A second later, thunder rolled slowly across the sky.
“That’s close,” Ian said. “We’d best get inside before it hits.”
She frowned at the clouds that seemed to come boiling out of nowhere, and wondered why she hadn’t seen them before.
Ian picked up their plates and Kira took their empty glasses and the bottle and ice bucket. Big droplets began pummeling them before they made it to the door, and she laughed at the cold kiss of the unexpected storm. In the kitchen, she set the glasses and bucket down. Ian deposited the plates in the sink, and turned to face her.
Smiling, his eyes intense, he reached up to brush the wetness from her face.

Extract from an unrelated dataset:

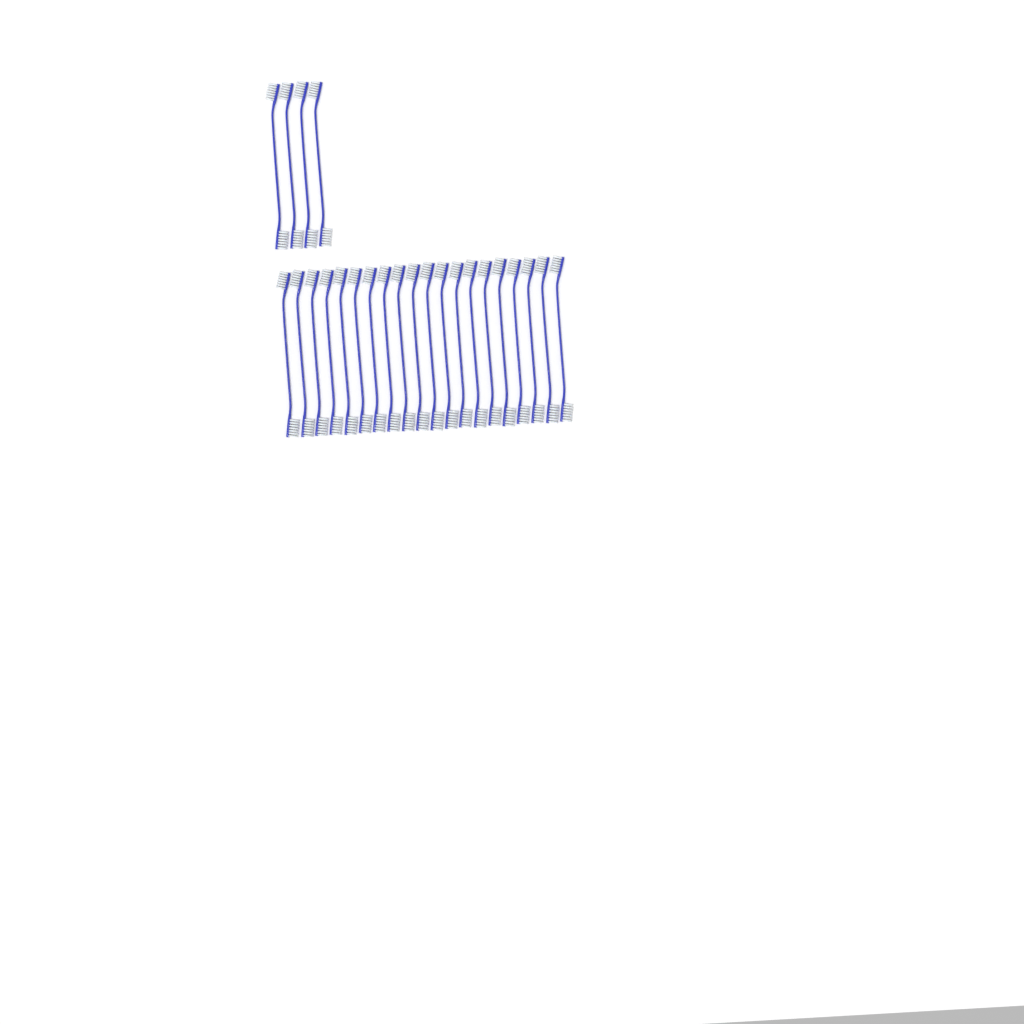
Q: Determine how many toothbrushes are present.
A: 24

But his hand stilled there on her cheek, and then he was leaning closer, and his lips were pressing to hers.
She opened to him, curling her arms around his neck as the fire he always managed to ignite in her took hold. He buried one hand in her hair, cupping her head and a
ngling her for his invasion. His other hand curled around her bottom, pulling her tighter to him. The heat grew and spread. Her breaths came shorter and faster, and her entire body tingled with longing and need.
He scooped her up into his arms and carried her through the house, still feeding from her mouth, up the stairs, into a bedroom. And then they fell together to the bed as he tugged at her clothes and his own, and she struggled to help.

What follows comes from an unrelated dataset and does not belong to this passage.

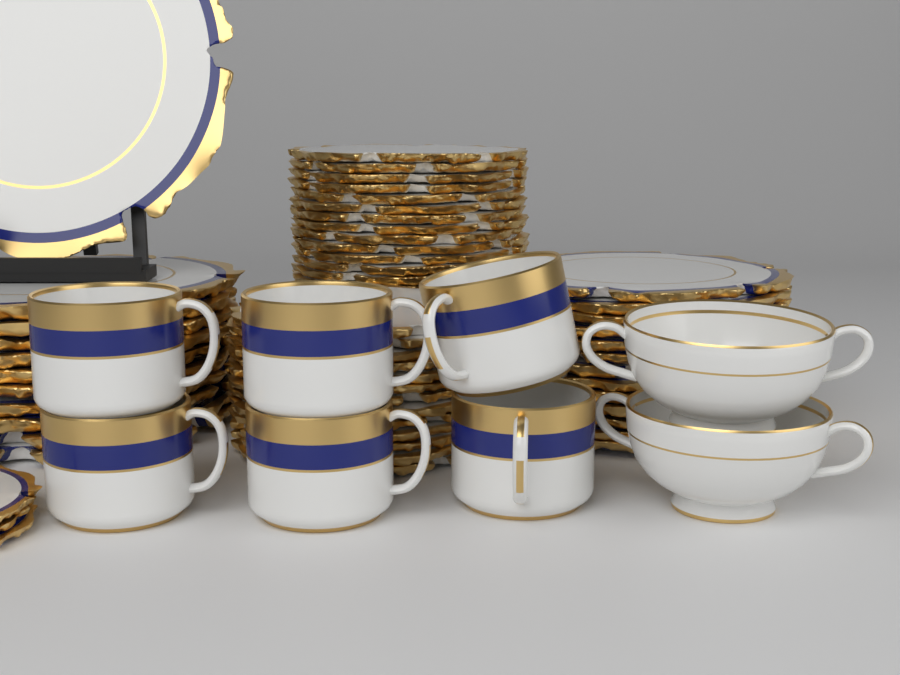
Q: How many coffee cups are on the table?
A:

Naked, at last, tangled in each other, they stopped, suddenly, and Ian backed away just enough to look at her. His eyes devoured her from her head to her toes and back again, and the look in them told her everything she needed to know.
And then he was kissing her again, touching her, rubbing and caressing places that were already thrumming with heightened awareness. Her nipples screamed with pleasure when he squeezed them. And when he kissed and suckled them, it was all she could do not to cry out loud. As he ravaged her breasts, he slid his hand lower, fingers dipping into the hot moistness between her legs, exploring her there, probing and pressing until she thought she’d lose her mind with desire. She touched him in return, shocked at the rigid length of him, that he was that aroused, that throbbingly hard, for her.
“I need you now,” she whispered. “Ian, I need you.”
“Yes,” he muttered, sliding his mouth to her neck, to her ear, nibbling and suckling every bit of skin he encountered. “Yes, lassie, it’s been too long.”
It was an odd thing to say, and yet felt perfectly natural, as he slid himself inside her, and began to move. And when he entered her, it felt right. It felt like the fulfillment of a longing she’d held forever, yet never been able to name. It felt familiar and perfect.
And as they moved together it was as if they’d been sexual partners for years. She knew what he wanted, what he liked, how to please him. He seemed to read her mind, because he knew all the same things about her. He knew how to push her right to the edge, and let her hover there as he played her, drew it out, made it last, made her want to beg and plead for release. And then he knew how to push her over, into ecstasy, driving into her to keep it going and going.